Impact will also stem from major publications in high-profile peer-reviewed journals; invitations to disseminate data at conferences both home and abroad; from our long standing collaboration with National Health Service Blood & Transplant (NHSBT) in Bristol, Oxford and Cambridge, presenting data at research seminars and at the annual NHSBT R&D conference; the influence of research findings on the academic and industrial sector for understanding of the aetiology of human disease; formation of new national and international academic and health institute collaborations in order to exploit the acquired information; further funding applications.

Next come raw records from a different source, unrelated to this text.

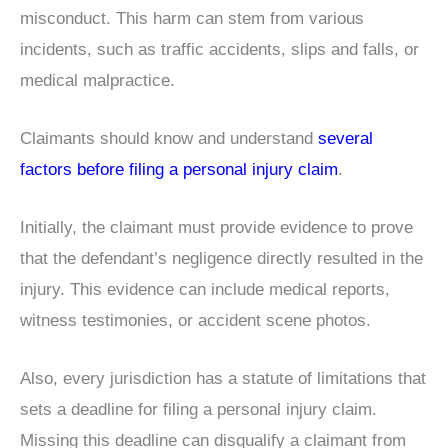
misconduct. This harm can stem from various
incidents, such as traffic accidents, slips and falls, or
medical malpractice.
Claimants should know and understand
several
factors before filing a personal injury claim
.
Initially, the claimant must provide evidence to prove
that the defendant’s negligence directly resulted in the
injury. This evidence can include medical reports,
witness testimonies, or accident scene photos.
Also, every jurisdiction has a statute of limitations that
sets a deadline for filing a personal injury claim.
Missing this deadline can disqualify a claimant from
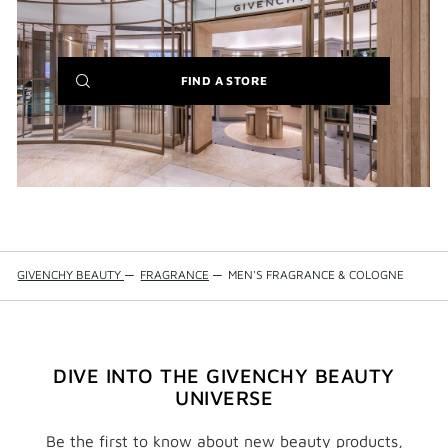
(NEW
FIND A STORE
WINDOW)
GIVENCHY BEAUTY
—
FRAGRANCE
—
MEN'S FRAGRANCE & COLOGNE
DIVE INTO THE GIVENCHY BEAUTY
UNIVERSE
Be the first to know about new beauty products,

Impact for the appointed post-doctoral researchers and academic lead will be in skills enhancement and career progression. The former will receive high-class training in multi-disciplinary research, essential for modern medically orientated research in academia, healthcare or industry along with experience gained in running a successful research lab, perform collaborative research and disseminating research findings in written and oral formats.
Impact on the wider community of young researchers will incur by our continued commitment to the training of international and national postgraduate students, undergraduate and sixth form pupils. We also anticipate considerable impact generated through collaborative links already established nationally and internationally, and with project partners Prof Hughes and Bieker who have distinct areas of expertise, their groups and institutes.